Nel 2015, anno cui risalgono le statistiche più recenti, sono stati rimandati a giudizio per eccesso di legittima difesa 136 cittadini, poi prosciolti nel 90% dei casi. Dov’è l’allarme sociale? Dov’è il vuoto legislativo?

Eppure per il governo, in tutte le sue componenti, la legittima difesa è una priorità assoluta, tanto da porla come primissimo provvedimento del presunto «cambiamento». A proposito del quale, va fatto notare che la destra intende cambiare le leggi della destra, tuttora in vigore.

Come già per l’immigrazione, si scopre che le leggi che non funzionano o che è prioritario riformare sono retaggio dell’attività di governo della destra, che nel caso della legittima difesa festeggiò la propria riforma nel 2006. Il sedicente centrosinistra non le ha cambiate o, nel caso in questione, le ha pasticciate, aprendo ancora una volta la strada a posizioni e argomenti cari alla destra, soprattutto quella più estrema.

Ora lo stesso Salvini nega che continuare a parlarne significhi voler armare di più gli italiani: curioso per un candidato premier che si è fatto fotografare con un’intera armeria, che ha partecipato alle fiere delle armi, come quella di Vicenza, sottoscrivendo un «contratto» con la «lobby» delle armi, mentre tutto intorno bambini delle elementari imbracciavano fucili. Ora dice di essere preoccupato dalla diffusione delle armi. Strano.

Dice che il suo modello non sono gli Stati Uniti, ma la Svizzera, il paese europeo in cui è maggiore la percentuale di cittadini che posseggono un’arma da fuoco. E che da anni discute della riduzione della diffusione delle armi, perché è opinione di molti che sia il caso di evitare che queste armi, come la pistola di Čechov, esplodano poi colpi contro le persone. Esattamente il contrario di ciò che sta accadendo in Italia, con la complicità dei 5 stelle – un tempo duramente disarmisti – e un presidente del Consiglio che esprime un’opinione cautissima («credo che possedere un’arma e tirarla fuori in certe circostanze aumenti addirittura i rischi») che non pare essere affatto quella del suo ministro dell’Interno.

A che cosa serve continuare a parlarne, se non ad aumentare quell’urgenza di violenza che sembra costituire il filo nero della propaganda della destra italiana? A che cosa mira, se non a alimentare la convinzione che tutto debba essere drammatizzato, quando si tratta di paura, quando i dati ci dicono che i reati sono in costante diminuzione, negli ultimi anni?

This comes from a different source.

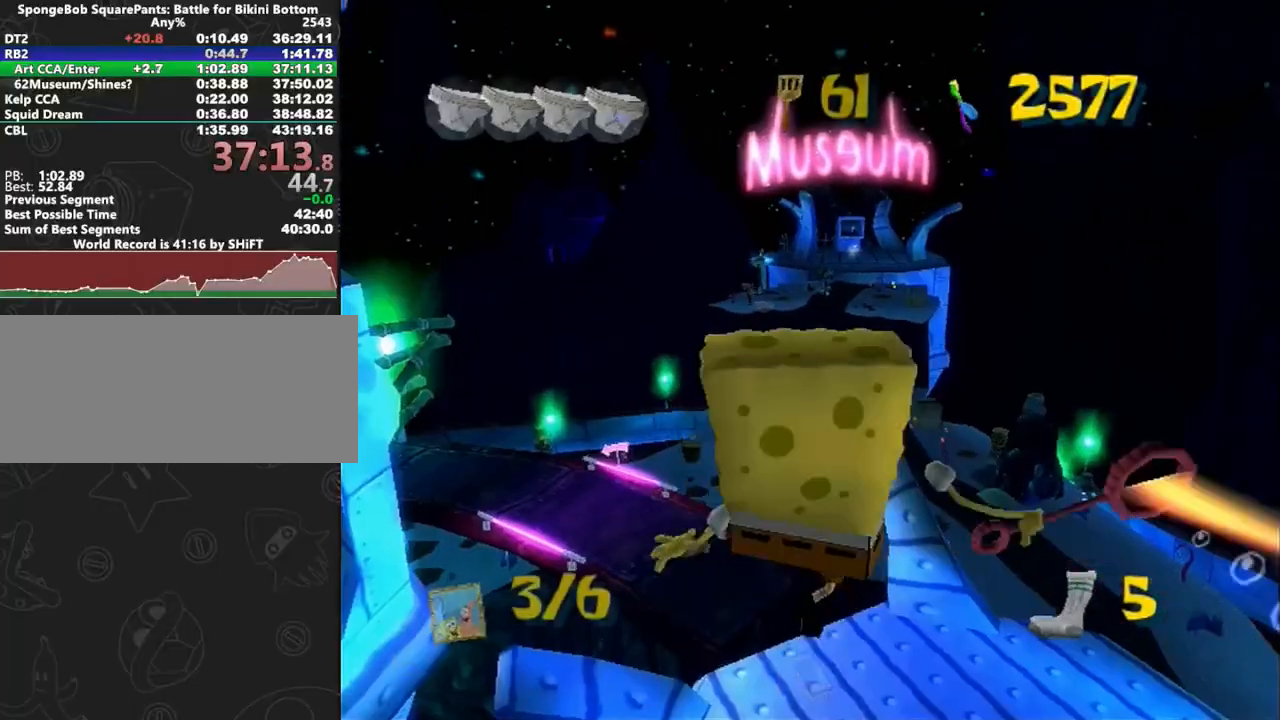
{"buttons": [], "left_stick": "up", "right_stick": "center", "button_events": []}
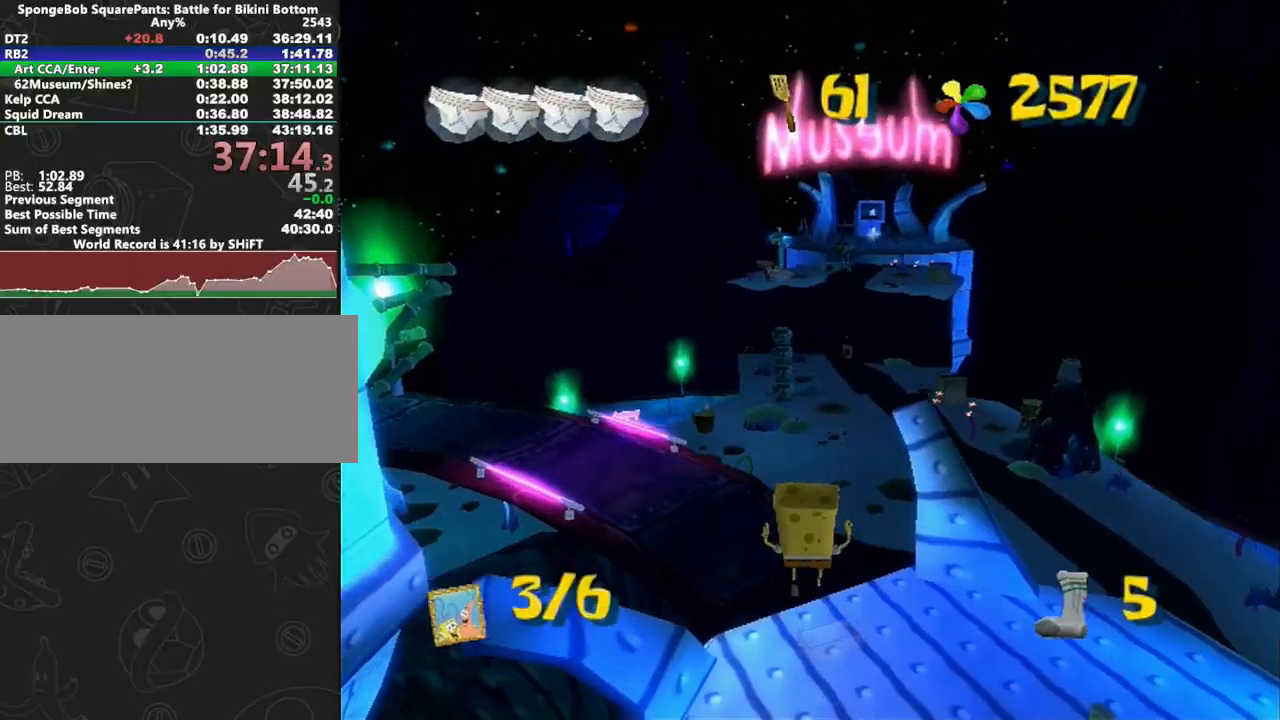
{"buttons": [], "left_stick": "up", "right_stick": "center", "button_events": []}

Non si tratta di promuovere la legittima difesa, o addirittura di scardinarla, come propongono anche Fi e Fdi, per autorizzare sparatorie ben poco legittime. Si tratta di promuovere una cultura del tutto irresponsabile, interessata per alcuni – chi le armi le vende -, speculativa per altri, che peraltro minimizzano l’enormità rappresentata dall’uccisione di una persona e sottovalutano il rischio che, in presenza di un maggior numero di armi, aumentino anche gli episodi tragici.

Un tempo tutto questo era considerato sbagliato, di più, indifendibile, nel paese dove la criminalità è armatissima, in una società che ha conosciuto lunghi anni di terrorismo e di strategia della tensione. Ma, si sa, la memoria è un intralcio.